Passage to read:
╔══
Predicting when the Russo-Ukraine war will end is a puzzle. The conflict’s duration fits poorly with previous wars initiated by Russia since its defeat of Napoleon at Leipzig in 1813. 

Russian Military T-90 Tank. Image Credit: Creative Commons.
Russian Military T-90 Tank. Image Credit: Creative Commons.

Predicting when the Russo-Ukraine war will end is a puzzle. The conflict’s duration fits poorly with previous wars initiated by Russia since its defeat of Napoleon at Leipzig in 1813. 

In April 2022, I predicted in RealClearDefense that Russia’s war would end in one of two ways, based on previous outcomes: either as a victory, in which case it would end in 8 months, or as a defeat that would drag on for 16 months, concluding in approximately June 2023. The war passed through both deadlines, showing Moscow’s commitment to hold onto its gains in the Donbas and Crimea. 

I have therefore retreated into the Correlates of War dataset to harvest further insights. I now predict that the Russo-Ukraine war will end one or two campaign seasons after Putin mobilizes the under-35 cohort. My explanation is that with the exceptions of the 1904-05 Russo-Japanese War, when worker unrest combined with a sharp Russian defeat at the Straits of Tsushima and the siege of Port Arthur, and the exhaustion of the First World War, Russia has never otherwise submitted to peace because of a threat of a domestic uprising against the regime in power.
╚══
Listed records:
╔══
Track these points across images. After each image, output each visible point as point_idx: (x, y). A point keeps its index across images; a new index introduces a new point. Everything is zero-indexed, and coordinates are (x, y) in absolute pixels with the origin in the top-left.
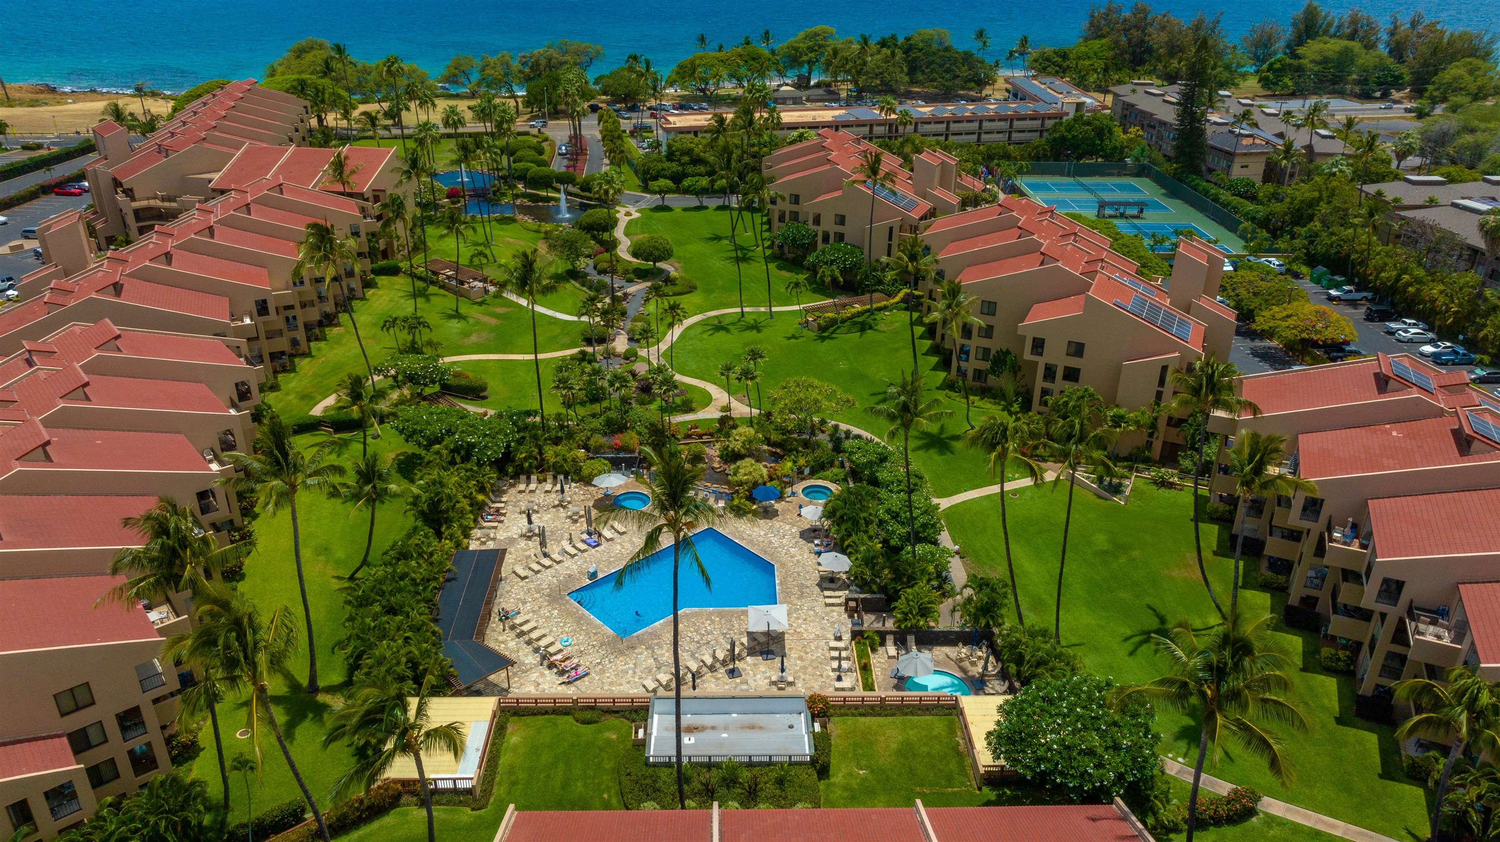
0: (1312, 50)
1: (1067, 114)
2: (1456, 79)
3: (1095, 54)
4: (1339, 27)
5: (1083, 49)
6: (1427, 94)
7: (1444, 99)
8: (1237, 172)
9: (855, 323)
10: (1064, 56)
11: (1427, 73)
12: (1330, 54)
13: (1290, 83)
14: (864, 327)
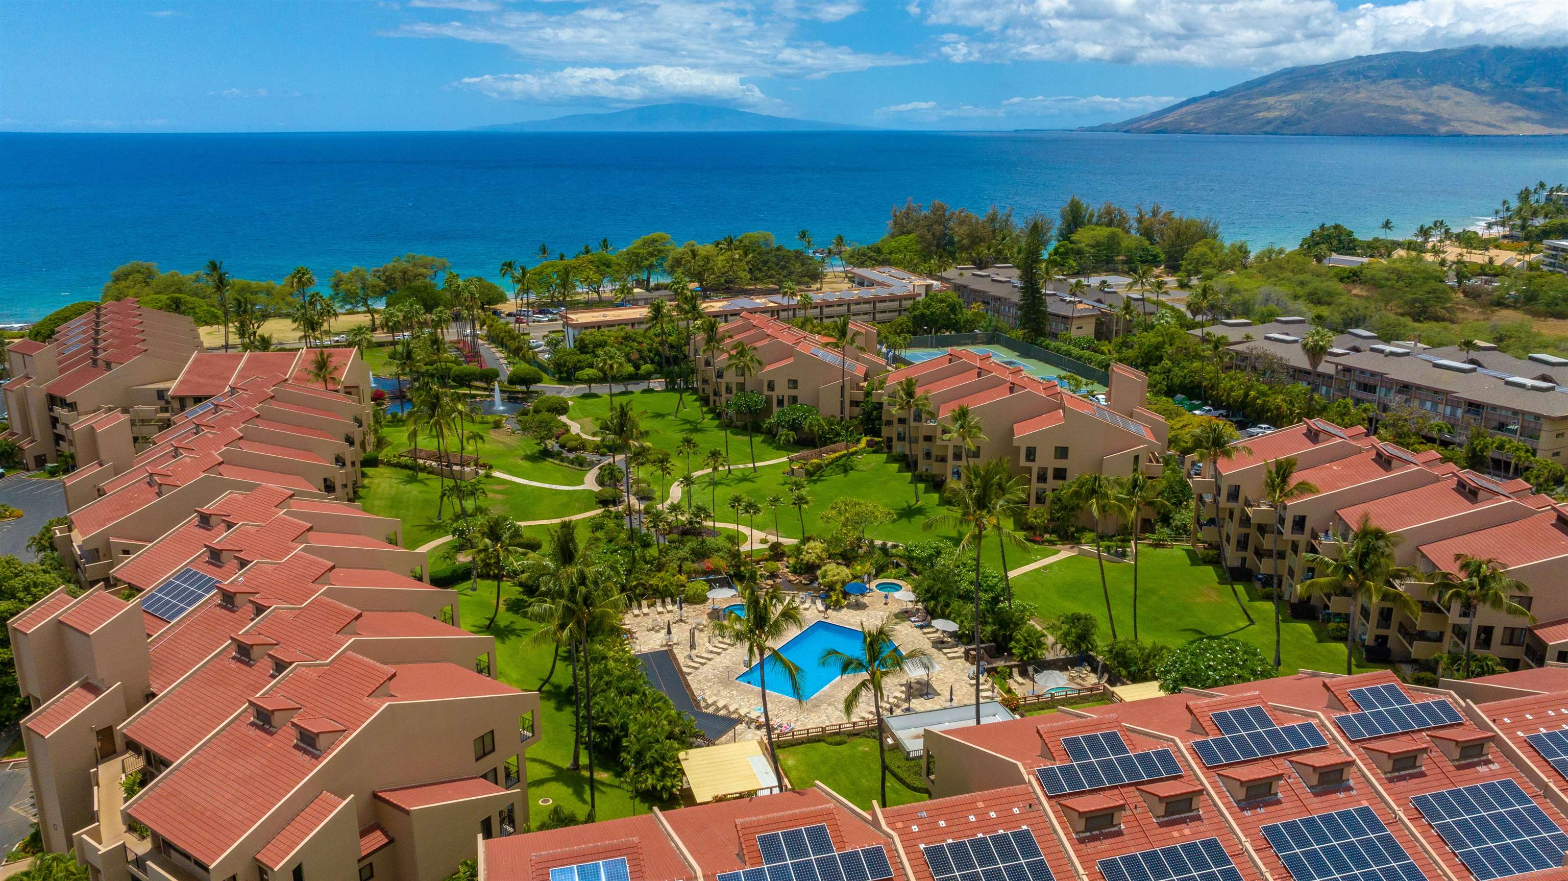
0: (1084, 237)
1: (920, 295)
2: (1203, 255)
3: (906, 247)
4: (1100, 217)
5: (893, 244)
6: (1183, 268)
7: (1197, 272)
8: (1074, 333)
9: (838, 466)
10: (878, 251)
11: (1176, 252)
12: (1101, 239)
13: (1074, 264)
14: (846, 469)
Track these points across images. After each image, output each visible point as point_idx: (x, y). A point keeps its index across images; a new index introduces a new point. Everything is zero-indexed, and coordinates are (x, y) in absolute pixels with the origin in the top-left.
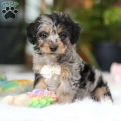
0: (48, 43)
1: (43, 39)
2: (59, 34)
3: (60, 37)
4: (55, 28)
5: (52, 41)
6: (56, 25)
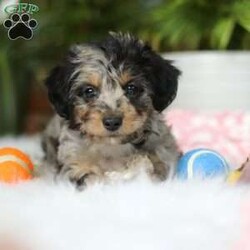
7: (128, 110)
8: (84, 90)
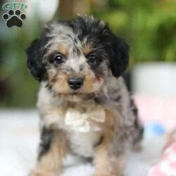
╚══
Tasks for this exercise:
[1] In the passage on the Russo-Ukraine war, when would the war have ended under the April 2022 prediction's defeat scenario?
[2] Please list every place, other than a country, that the passage on the Russo-Ukraine war names.

Responses for each task:
[1] Approximately June 2023.

[2] Leipzig, the Donbas, Crimea, the Straits of Tsushima, Port Arthur